Why is my MILP not finishing
Peole often wonder my it takes several seconds/minutes/hours/days to solve their (claimed small) mixed-integer linear program. They know that integer programming is theoretically intractable, but fail to grasp how quickly exponential complexity can slap you in the face.
Let us take a simple example with a mixed-integer linear program with “just” 1000 binary variables. Surely that should be solved relatively fast also in the worst case? Assume your solver manages to solve 10000 LP relaxations per second which is 600000 per minute or 864000000 LPs per day, or 315 billion LPs per year. Keep counting and after 13.7 billion years (the age of the universe) we will have solved \(4.32\cdot 10^{21}\) LP relaxations in our branch-and-bound tree.

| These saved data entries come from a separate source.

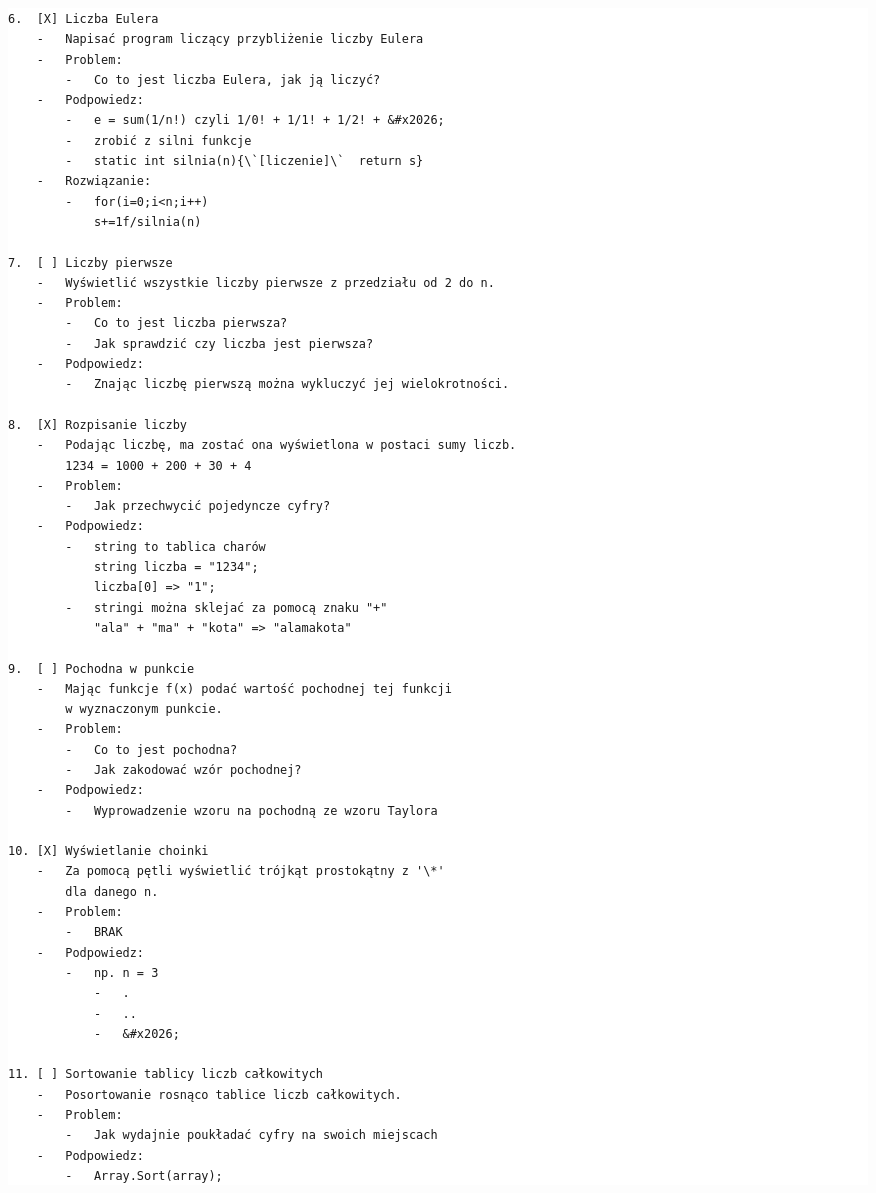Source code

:     6.  [X] Liczba Eulera
        -   Napisać program liczący przybliżenie liczby Eulera
        -   Problem:
            -   Co to jest liczba Eulera, jak ją liczyć?
        -   Podpowiedz:
            -   e = sum(1/n!) czyli 1/0! + 1/1! + 1/2! + &#x2026;
            -   zrobić z silni funkcje
            -   static int silnia(n){\`[liczenie]\`  return s}
        -   Rozwiązanie:
            -   for(i=0;i<n;i++)
                s+=1f/silnia(n)
    
    7.  [ ] Liczby pierwsze
        -   Wyświetlić wszystkie liczby pierwsze z przedziału od 2 do n.
        -   Problem:
            -   Co to jest liczba pierwsza?
            -   Jak sprawdzić czy liczba jest pierwsza?
        -   Podpowiedz:
            -   Znając liczbę pierwszą można wykluczyć jej wielokrotności.
    
    8.  [X] Rozpisanie liczby
        -   Podając liczbę, ma zostać ona wyświetlona w postaci sumy liczb.
            1234 = 1000 + 200 + 30 + 4
        -   Problem:
            -   Jak przechwycić pojedyncze cyfry?
        -   Podpowiedz:
            -   string to tablica charów 
                string liczba = "1234";
                liczba[0] => "1";
            -   stringi można sklejać za pomocą znaku "+"
                "ala" + "ma" + "kota" => "alamakota"
    
    9.  [ ] Pochodna w punkcie
        -   Mając funkcje f(x) podać wartość pochodnej tej funkcji
            w wyznaczonym punkcie.
        -   Problem:
            -   Co to jest pochodna?
            -   Jak zakodować wzór pochodnej?
        -   Podpowiedz:
            -   Wyprowadzenie wzoru na pochodną ze wzoru Taylora
    
    10. [X] Wyświetlanie choinki
        -   Za pomocą pętli wyświetlić trójkąt prostokątny z '\*' 
            dla danego n.
        -   Problem:
            -   BRAK
        -   Podpowiedz:
            -   np. n = 3
                -   .
                -   ..
                -   &#x2026;
    
    11. [ ] Sortowanie tablicy liczb całkowitych
        -   Posortowanie rosnąco tablice liczb całkowitych.
        -   Problem:
            -   Jak wydajnie poukładać cyfry na swoich miejscach
        -   Podpowiedz:
            -   Array.Sort(array);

In the worst case, to solve a MILP with 1000 variables, we will have to go through all \(2^{1000}\) possible cases. How large is \(2^{1000}\) compared to \(4.32\cdot 10^{21}\)? Absolutely enormously uncomparably larger. Already \(2^{72}\) is larger than \(4.32\cdot 10^{21}\), i.e., with our solver we might, in the worst case, only manage to solve a problem with 72 binary variables if we are given the age of the universe to finish. For a problem with 1000 variables, the worst-case required time is simply incomprehensible.
In practice, we are lucky when we solve MILPs. We routinely solve problems with thousands of variables, but once in a while, we will (and must) find problems which we simply cannot solve. The only thing we can do then is to try to change some algorithmic options of the solver, or change the model, and cross our fingers.
Oh, by the way, with a 300W processor (i.e. 300 J/s) you’re going to use \(1.3\cdot 10^{20}\) Joules, which roughly speaking is the total world annual energy consumption.